January 19, 2020

Mom did okay overnight by herself.
After I shoveled snow yesterday I began to feel what I thought were heart attack symptoms. I got scared and called 911. They took me to the hospital and mom rode along because the roads were bad and she doesn’t drive well. A neighbor picked her up a few hours later when they decided to keep me overnight for observation. That same neighbor brought over dinner, which I really appreciated. There was a jar of soup and a little leftover salad in the fridge, mom wouldn’t have starved, but the neighbor bringing over dinner was really helpful regardless.
She got my dog fed but couldn’t give him his medicine. The process of me explaining where the medicine is and which treat to put it in would have been more than my poor blood pressure could have handled. Mom can open the cupboard where the drinking glasses are stored, stare into in for a minute, and still claim she can’t find a drinking glass. I don’t know what this object-blindness is that she has– willful obstinance, learned helplessness, or a legitimate symptom of dementia– but it drives me nuts and is impenetrable. Trying to explain where things are is frustrating at best because again, she can be looking at the thing she’s trying to find but still cannot see it. (She goes to the eye doctor twice a year. Her eyesight is fine.)
When I got home the next day she was working on the jigsaw puzzle. The kitchen was clean (even the dishes the neighbor brought dinner over in the night before were clean) but she had two full cups of coffee on the counters and a bowl of chili. How long had the chili sat out? No one knows. She says she’d just got it out, and also that she hadn’t had it for lunch that day. In fact, she couldn’t remember having lunch. That’s something new, actually. There have been a few days when she doesn’t remember if she had lunch or not. Normally I’m here to tell her but this day I was not, and how am I supposed to know?
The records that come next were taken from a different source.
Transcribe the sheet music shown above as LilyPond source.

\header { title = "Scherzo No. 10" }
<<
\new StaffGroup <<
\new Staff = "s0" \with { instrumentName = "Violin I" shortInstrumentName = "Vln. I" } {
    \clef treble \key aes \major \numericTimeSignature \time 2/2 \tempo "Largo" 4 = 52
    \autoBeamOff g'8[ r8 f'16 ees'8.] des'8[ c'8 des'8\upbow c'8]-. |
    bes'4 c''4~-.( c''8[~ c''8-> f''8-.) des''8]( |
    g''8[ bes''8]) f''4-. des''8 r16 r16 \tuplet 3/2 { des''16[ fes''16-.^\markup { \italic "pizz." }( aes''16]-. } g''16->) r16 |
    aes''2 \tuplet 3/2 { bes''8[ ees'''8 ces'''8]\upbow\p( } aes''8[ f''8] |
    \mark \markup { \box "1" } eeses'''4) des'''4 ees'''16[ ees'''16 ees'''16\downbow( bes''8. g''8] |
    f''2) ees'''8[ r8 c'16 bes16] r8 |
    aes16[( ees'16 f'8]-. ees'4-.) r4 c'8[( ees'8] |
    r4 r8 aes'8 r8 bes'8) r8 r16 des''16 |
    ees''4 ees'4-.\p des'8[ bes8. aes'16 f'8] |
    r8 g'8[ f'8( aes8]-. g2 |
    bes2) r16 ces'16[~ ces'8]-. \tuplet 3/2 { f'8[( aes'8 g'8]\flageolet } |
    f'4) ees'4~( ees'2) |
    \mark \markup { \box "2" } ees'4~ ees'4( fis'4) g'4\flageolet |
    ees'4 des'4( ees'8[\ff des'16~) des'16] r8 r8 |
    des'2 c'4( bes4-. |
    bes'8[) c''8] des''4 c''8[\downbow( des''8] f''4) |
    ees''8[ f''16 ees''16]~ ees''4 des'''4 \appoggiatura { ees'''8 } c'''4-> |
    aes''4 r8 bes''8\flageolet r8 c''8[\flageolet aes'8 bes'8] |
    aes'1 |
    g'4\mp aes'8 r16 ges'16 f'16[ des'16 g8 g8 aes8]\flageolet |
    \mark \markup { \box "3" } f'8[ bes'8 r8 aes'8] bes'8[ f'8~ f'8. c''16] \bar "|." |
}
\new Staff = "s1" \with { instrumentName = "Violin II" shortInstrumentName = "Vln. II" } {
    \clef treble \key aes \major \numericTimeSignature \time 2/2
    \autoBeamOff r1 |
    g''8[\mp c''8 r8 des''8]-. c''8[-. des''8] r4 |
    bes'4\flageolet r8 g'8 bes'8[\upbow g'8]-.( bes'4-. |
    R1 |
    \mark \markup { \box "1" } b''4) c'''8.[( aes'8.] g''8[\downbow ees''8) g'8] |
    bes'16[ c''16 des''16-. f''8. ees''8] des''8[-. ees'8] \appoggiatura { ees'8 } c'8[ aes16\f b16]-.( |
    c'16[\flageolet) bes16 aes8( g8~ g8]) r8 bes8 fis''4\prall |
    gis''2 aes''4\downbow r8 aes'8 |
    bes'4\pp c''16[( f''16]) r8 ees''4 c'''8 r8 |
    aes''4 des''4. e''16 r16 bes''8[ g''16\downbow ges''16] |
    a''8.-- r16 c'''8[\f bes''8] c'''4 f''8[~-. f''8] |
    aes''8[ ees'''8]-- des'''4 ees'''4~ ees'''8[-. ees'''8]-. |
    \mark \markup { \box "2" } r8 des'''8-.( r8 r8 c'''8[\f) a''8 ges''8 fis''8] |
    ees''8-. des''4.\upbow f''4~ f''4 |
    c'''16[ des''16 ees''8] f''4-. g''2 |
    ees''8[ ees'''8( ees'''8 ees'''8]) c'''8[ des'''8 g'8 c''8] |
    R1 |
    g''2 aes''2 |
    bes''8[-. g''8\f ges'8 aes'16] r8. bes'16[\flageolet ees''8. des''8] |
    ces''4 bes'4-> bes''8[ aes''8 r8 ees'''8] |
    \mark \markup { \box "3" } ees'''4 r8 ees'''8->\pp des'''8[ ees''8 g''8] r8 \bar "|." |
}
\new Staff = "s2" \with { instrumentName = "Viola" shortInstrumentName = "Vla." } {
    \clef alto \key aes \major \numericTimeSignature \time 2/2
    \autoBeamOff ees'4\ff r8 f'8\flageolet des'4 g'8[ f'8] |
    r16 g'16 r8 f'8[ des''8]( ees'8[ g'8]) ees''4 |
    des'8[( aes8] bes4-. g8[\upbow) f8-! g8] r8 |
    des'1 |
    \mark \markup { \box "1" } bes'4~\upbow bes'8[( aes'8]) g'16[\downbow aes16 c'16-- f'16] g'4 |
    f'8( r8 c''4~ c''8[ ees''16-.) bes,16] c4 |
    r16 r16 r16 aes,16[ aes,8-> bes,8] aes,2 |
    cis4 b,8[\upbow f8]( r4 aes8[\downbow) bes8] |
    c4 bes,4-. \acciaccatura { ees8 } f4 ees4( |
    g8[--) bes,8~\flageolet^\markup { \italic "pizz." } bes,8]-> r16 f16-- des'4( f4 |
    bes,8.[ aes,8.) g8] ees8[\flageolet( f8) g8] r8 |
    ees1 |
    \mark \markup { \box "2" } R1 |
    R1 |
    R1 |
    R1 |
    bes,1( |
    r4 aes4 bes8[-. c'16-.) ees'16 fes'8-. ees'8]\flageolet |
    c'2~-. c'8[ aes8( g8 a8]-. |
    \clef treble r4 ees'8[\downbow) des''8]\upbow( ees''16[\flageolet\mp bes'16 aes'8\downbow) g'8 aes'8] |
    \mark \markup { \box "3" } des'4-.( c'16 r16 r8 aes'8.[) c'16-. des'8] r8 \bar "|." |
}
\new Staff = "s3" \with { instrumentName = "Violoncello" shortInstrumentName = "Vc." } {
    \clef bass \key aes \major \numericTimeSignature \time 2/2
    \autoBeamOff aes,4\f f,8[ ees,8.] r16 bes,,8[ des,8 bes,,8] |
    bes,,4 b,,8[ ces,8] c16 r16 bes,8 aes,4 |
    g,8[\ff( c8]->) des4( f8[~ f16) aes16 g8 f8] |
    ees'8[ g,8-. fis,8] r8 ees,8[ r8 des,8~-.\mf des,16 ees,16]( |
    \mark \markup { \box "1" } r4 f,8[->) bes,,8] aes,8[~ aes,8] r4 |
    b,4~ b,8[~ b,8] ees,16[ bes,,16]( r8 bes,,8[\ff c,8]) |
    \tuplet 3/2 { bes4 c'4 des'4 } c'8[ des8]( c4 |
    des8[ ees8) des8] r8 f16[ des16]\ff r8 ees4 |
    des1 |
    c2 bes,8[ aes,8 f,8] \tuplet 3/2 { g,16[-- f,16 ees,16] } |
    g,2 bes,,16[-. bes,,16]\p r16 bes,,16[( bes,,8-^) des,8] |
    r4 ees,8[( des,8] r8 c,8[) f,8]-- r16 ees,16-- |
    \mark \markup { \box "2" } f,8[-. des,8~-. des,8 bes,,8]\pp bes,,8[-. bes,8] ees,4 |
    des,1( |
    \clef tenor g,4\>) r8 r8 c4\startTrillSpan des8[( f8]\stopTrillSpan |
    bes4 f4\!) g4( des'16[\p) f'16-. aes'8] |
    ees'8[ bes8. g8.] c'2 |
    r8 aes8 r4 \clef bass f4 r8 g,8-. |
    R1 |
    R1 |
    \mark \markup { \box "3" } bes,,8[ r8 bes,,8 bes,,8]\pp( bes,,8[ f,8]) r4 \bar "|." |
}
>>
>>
I’d taken the evening off work because I’d feared I wouldn’t be released from the hospital on time to go to work. We took a drive in the afternoon because I had to recharge my car battery. Sitting two nights in the driveway because of the storm drained the battery. I had to call AAA and get it started, then drive it around to charge the battery. Mom and I went and got ice cream. Then went to the grocery store so I could pick up my prescription and put gas in my car. After that we went home and I made dinner. Then I was done. I came home from the hospital and had things to do to get the house back in order from being gone over night. And deal with my car. And I was stressed from being both gone overnight and the whole experience of an emergency hospital visit for what I thought was (and could have been had I not gone to the hospital) a life-threatening health-related incident. And after dinner it’s both cold and dark. Yet mom wanted to go do something– after all, I had the night off. I get that she was bored stuck waiting for me in the hospital, then at home while I was hospitalized, but… well, I didn’t know what to do with her. I ended up watching silly, stupid TV with her because there’s nothing else she can do. Keeping her entertained is a challenge. She can’t do any of the things she used to do, or at least not for very long, and I don’t know what there is for her to do.
Lessons learned from this incident: Mom can’t drive. Not beyond what she does weekly– same route, same time of day, same destination. Mom can’t handle boredom. She’s much more selfish now (which is a symptom of dementia) and can’t be counted on to help in any way but she is still concerned and wants to help. She’s safe to be home by herself over night. She can feed the dog but otherwise can’t be counted on. Always have dog food made and ready. Have chargers and books and toiletries ready in case an emergency trip to the hospital necessitates an overnight stay. Thank thy neighbors.